The cost levers, in order of impact

  1. Model selection. The gap between frontier and small-tier pricing is 10–50×. Most calls in a real product (classification, extraction, routing, summarization) don't need the frontier.
  2. Prompt caching. If your prompts share a long static prefix — system prompt, schema, examples — provider-side caching can cut input costs dramatically. Structure prompts so the static part comes first and stays byte-identical.
  3. Response caching. Identical question, identical answer? Hash the normalized input and skip the model entirely. FAQ-shaped traffic has shocking hit rates.
  4. Output discipline. JSON-mode with a minimal schema beats "explain your reasoning then answer" by hundreds of tokens per call. If you need reasoning, keep it internal and short.
  5. Batching. For offline pipelines (we processed documents in bulk), batch APIs trade latency for a meaningful discount.

Watch unit economics, not the invoice

Track cost per user action — per document processed, per conversation, per generated report. A growing invoice with flat unit costs is success; a flat invoice with growing unit costs is a leak. We caught a 3× cost regression once only because the per-document metric spiked while total spend looked "normal for growth."


Part 2: Feedback Loops

Models don't improve on their own — and prompts silently rot as inputs drift. A production LLM system needs a loop: capture → evaluate → improve → verify.

Capture signals

  • Explicit: thumbs up/down, "report this answer", user edits to generated drafts. Low volume, high signal.
  • Implicit: Did the user copy the answer? Retry the question? Abandon the flow? Accept the suggestion? High volume, noisier — but it's the signal you'll actually have at scale.
  • Operational: retrieval scores, tool-call failures, refusals, truncations. These catch system failures users never report.

Log every interaction with its full context — prompt version, model, retrieved chunks, parameters. An unreproducible bad answer is an unfixable bad answer.

Evaluate continuously

The core asset is a golden dataset: real inputs with verified-correct outputs, grown continuously from production failures. Every bad answer a user flags becomes a test case. Then:

  • Run the suite on every prompt change, model upgrade, and pipeline tweak — in CI, like any other regression test.
  • Use LLM-as-judge for scale, humans for calibration. A judge model grading "is this answer supported by the provided context?" catches most regressions; a weekly human review of a sample keeps the judge honest.

Improve deliberately

With evals in place, improvements become safe and boring (the good kind of boring):

  • Prompt edits ship like code: branch, eval, review, merge — versioned and rollback-able.
  • Failure clusters tell you where to work: if 80% of bad answers trace to retrieval misses, no prompt edit will save you.
  • Model upgrades become an afternoon: run the suite, compare, switch. This is the payoff for all the discipline above.

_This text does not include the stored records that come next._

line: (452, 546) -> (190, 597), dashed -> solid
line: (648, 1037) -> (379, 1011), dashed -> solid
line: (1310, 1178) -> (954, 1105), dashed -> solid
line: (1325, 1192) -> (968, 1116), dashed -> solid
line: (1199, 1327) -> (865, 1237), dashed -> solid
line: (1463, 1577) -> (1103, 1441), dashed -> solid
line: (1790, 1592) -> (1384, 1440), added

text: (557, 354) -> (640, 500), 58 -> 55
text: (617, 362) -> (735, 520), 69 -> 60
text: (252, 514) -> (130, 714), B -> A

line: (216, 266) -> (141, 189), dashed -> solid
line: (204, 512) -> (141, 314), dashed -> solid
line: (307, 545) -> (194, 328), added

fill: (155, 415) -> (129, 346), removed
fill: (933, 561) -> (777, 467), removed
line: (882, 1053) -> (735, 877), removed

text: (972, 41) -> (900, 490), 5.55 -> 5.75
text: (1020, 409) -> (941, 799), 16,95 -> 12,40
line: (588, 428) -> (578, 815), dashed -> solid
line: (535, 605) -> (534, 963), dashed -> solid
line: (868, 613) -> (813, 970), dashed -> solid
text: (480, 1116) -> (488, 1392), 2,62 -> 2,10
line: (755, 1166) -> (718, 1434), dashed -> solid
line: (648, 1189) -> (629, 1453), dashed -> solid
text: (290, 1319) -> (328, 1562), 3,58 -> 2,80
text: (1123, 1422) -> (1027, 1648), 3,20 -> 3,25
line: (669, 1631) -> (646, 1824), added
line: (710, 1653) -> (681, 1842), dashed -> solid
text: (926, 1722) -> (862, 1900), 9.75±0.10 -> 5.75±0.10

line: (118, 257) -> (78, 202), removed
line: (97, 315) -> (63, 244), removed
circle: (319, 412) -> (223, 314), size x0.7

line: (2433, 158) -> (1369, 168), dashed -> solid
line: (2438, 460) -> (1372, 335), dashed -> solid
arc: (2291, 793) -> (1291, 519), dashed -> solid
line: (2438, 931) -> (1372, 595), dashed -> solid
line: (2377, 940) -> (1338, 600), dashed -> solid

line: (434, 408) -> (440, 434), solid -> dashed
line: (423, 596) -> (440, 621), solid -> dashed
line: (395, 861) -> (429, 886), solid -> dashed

In our medical-coding system, this loop — human corrections feeding the eval set feeding weekly improvements — is what carried accuracy to the level where automation was actually trustworthy. Not a smarter model. The loop.


Closing Thought

Inference economics keep your product alive this quarter; feedback loops keep it alive next year. Neither is glamorous, both are just engineering — and that's exactly why they're a durable advantage while everyone else is chasing the next model release.